事例もテクノロジーも満載!NTT Com Forum 2014 第5回
NTT Comの現地法人が語るグローバル進出成功への鍵
若くて親日なベトナム!成功のコツはギャップを楽しむこと
2014年10月13日 09時00分更新
進出前に聞いたベトナムのいい話は本当か?
優秀な労働力、親日、リスクフリー、好立地、急成長など、さまざまなレポートでは、ベトナムのメリットばかりが強調される。しかし、ベトナムは課題も多い。鈴木氏は、こうしたリスクは事前に盛り込んでおくべきだと説明する。

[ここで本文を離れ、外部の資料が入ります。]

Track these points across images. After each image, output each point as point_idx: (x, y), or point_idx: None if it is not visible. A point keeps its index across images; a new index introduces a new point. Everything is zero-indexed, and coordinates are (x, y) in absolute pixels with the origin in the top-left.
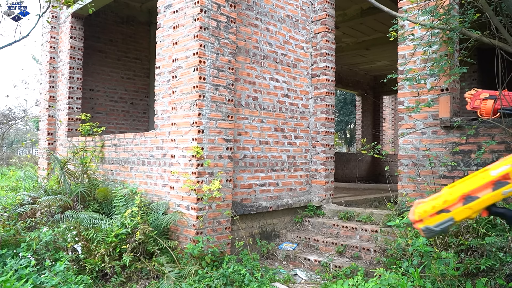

まず通信品質があまり高くなく、1ヶ月で43分程度の故障が発生する可用性。中国、マレーシア、タイ、フィリピンに劣り、インドネシアやインドよりは優れているというレベルだ。「通信ケーブルの配線が雑だったり、架空されているケーブルに洗濯物が干されていたりする。やはり人為的な問題は大きい」(鈴木氏)。
また、国際回線の接続障害が大きいのも悩みどころ。ベトナムは陸揚げされている海底ケーブルの数自体が4本と少なく、しかも大容量のAAG(Asia American Gateway)に大きく依存している。そのため、AAGにトラブルが起こるとベトナムのインターネット全体に大きな影響が起こる。実際、2013年、2014年には連続してケーブルの切断事故が起こり、インターネット障害が発生。「海底ケーブルの断線に関しては、修理するまで手の打ち所がない」(鈴木氏)とのことだ。
電力インフラも万全とは言えない。需要に対する供給は追いついてきたものの、2013年5月には南部20州以上、隣国カンボジアのプノンペンまで含む大規模な停電が発生。完全復旧まで8時間かかった停電の原因は、樹木の移植作業を行なった際に、クレーンが持ち上げた樹木が送電線に接触したという事故で、電力システムの脆弱性が露呈されたという。
さらに人材面でも問題に直面する。鈴木氏は、「ベトナム人は情報共有文化が希薄なので、辞める時も引き継ぎをしない。横領や盗難、麻薬などに手を出す人もいるし、そもそも会社へのロイヤリティがないので、すぐ辞める」と指摘する。違法ソフトウェアの利用率も81%と、中国よりも高い。不正コピーで欧米企業から訴えられる例も起こっている。
“問題”ではなく“ギャップ”を埋める
そもそも日本人とベトナム人は資質も大きく異なる。ベトナム人から見て日本人は礼儀正しく、真面目で、几帳面だが、一方で働きすぎる、細かすぎる、融通が利かないというネガティブさも持ち合わせる。しかし、長所を裏返せば短所になるため、日本人はベトナム人から学ぶことも多い。鈴木氏は「両者にあるのは“問題”ではなく、“ギャップ”。相互のスタイルを尊重し、ネガティブポイントをカバーすることで乗り越えられる」と指摘する。

問題ではなくギャップ。ICTでカバーできることも多い
こうしたギャップを乗り越えるため、ITの利用価値は大きいという。たとえば、ベトナム人がすぐに辞めるのを前提に、情報をあらかじめドキュメント化しておく。作業の俗人化や賃金の高騰を前提に、ERPやワークフローを導入し、手作業を極力減らす。さらに脆弱なインフラ事情を補うべく、データセンターの活用やネットワークの冗長化などを進めるといった施策だ。
NTTコミュニケーションズでは13年に渡るベトナムでの実績を活かし、ギャップを解消するソリューションを提供するという。鈴木氏は、「ベトナム進出時からご相談いただき、拡大までお手伝いさせていただく。ベトナムだけではなく、アジアさらにはグローバルまでカバーできる」とアピールし、講演を締めた。